With all the rumors about Joe Bastianich and Eataly L.A. last week, we thought it a fine time to check in on Bastianich's latest book, Grandi Vini: An Opinionated Tour of Italy's 89 Finest Wines.
Bastianich is, as the book's press release reminds us, "co-owner of twenty [mostly Italian] restaurants, an Italian wine producer with three vineyards in Italy, as well as partner in Eataly New York, the groundbreaking [Italian] artisanal food and wine marketplace." All good reasons this book should stink of wine funk self promotion, as in theory, the more the American public learns to appreciate (and purchase) Italian wine, the more Bastianich's restaurants, wineries and retail outlets benefit.
Fortunately, he takes more of a generalist's storytelling approach -- yes, cult wines like Ornellaia's Masseto are profiled, but more broadly, not a specific vintage -- that feels more like Bastianich is celebrating wineries he truly admires (many with hundreds of years of history behind them), rather than padding his own pockets. It is indeed a solid book, even if we take issue with some wineries left out of his "finest wines" title. Turn the page for more.
This is not Bastianich's first Italian wine book. Several years ago he wrote Vino Italiano: The Regional Wines of Italy with co-author David Lynch, a massive and remarkable guidebook to the wines of Italy, covering grape varietals, growing regions, several hundred wine producers, and a handful of corresponding regional recipes thrown in the mix. Following that, not surprisingly, was the pocket guide Vino Italiano Buying Guide, touted as "the ultimate quick reference to the great wines of Italy." Translation: How to fill your wine fridge with Italian wine.
Which gets us to Grandi Vini. As the subtitle makes clear, this is Bastianich's more "opinionated" -- and therefore compact -- version of that first comprehensive Italian wine guide. In that sense, it's interesting to read through his top picks by region, like a Brunello di Montalcino from La Cerbaiola di Giulio Salvioni (p.22).
But what's more interesting than those specific wines is his stories about the winemakers and wineries.
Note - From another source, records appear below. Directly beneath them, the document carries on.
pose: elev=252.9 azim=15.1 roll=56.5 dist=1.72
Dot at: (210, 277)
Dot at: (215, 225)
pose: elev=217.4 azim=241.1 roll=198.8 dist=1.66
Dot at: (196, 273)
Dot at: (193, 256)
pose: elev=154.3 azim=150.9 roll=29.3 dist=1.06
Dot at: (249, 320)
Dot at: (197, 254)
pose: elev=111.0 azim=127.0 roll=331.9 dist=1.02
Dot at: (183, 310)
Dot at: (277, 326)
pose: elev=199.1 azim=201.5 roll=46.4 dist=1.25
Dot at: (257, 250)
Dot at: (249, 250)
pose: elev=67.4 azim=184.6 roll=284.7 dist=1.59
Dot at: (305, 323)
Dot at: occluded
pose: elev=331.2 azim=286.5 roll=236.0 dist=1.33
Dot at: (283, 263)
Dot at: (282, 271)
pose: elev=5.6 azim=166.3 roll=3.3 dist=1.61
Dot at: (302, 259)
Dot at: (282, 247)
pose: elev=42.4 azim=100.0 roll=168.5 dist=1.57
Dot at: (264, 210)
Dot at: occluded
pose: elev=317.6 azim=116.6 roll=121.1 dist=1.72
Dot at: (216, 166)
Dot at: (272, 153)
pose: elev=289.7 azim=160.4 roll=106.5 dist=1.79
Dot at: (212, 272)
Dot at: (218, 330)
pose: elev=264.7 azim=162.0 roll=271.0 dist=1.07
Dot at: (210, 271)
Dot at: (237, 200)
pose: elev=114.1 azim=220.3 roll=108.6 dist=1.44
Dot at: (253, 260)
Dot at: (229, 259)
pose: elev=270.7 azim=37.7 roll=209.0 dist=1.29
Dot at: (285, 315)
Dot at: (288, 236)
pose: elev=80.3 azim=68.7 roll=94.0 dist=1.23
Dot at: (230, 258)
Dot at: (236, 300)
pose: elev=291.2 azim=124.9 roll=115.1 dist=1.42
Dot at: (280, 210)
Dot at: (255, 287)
He introduces that Brunello di Montalcino not with discussions of the wine itself, but by saying that Salvioni "has an eruptive personality... a typical Tuscan, genuine and exuberant, never timid about sharing his ideas or convictions." Each wine entry is more of a short story, really, delving into the individual(s) behind the wine, the history of the region and specific winery, growing conditions and techniques, and the wine's place in the Italian, and sometimes stateside, market.
It's all followed by a refreshingly brief -- for a wine criticism book at least -- personal assessment of that particular Brunello in such general terms, you quickly forget that "an opinionated tour" is even part of the subtitle. Rather than telling us he prefers a certain vintage, Bastianich sums up his essay on the people, places and grapes behind the bottle with a few simple sentences such as this: "In the top vintages, the Cerbaiola Brunello is strong and structured, rich in tannins and pulp... the finish is long and persistent."
Ultimately, the stories Bastianich tells about the winemakers themselves is what is interesting in Grandi Vini, not which 89 wines he chose as his top picks. They actually serve more to raise the question of why some wines/wineries were left off that list, as Italy's wine making greats are expansive. There's very little mention, say, of the Frescobaldis, and equally powerful, longstanding family wine dynasty as the Antinoris, other than in that Ornellaia Masseto mention, as the wine was an Antinori venture that was later taken over by the Frescobaldis in partnership with the Mondavis. Great. But how about a little more on the Frescobaldis? They certainly have a fascinating, and at times tumultuous, history, which seems right up Bastianich's storytelling alley. The obvious answer, to us at least, is this book would then become Vino Italiano all over again, and well, he's already written the pocket guide to that, so there's got to be a new angle.
No matter, as this is truly a great book, a peek inside the mind of a passionate Italian wine lover and the winemakers he most admires. Besides, we get a kick out of knowing that his mother, Lidia, wrote a blurb on the book's back jacket. It's somehow both hilarious and endearing at the same time, and we give her major biscotti points for starting out by noting: "It is difficult to be objective when talking about one's offspring..." And then, of course, she goes on to praise her son unequivocally. We'll drink a glass of Mormoreto to that.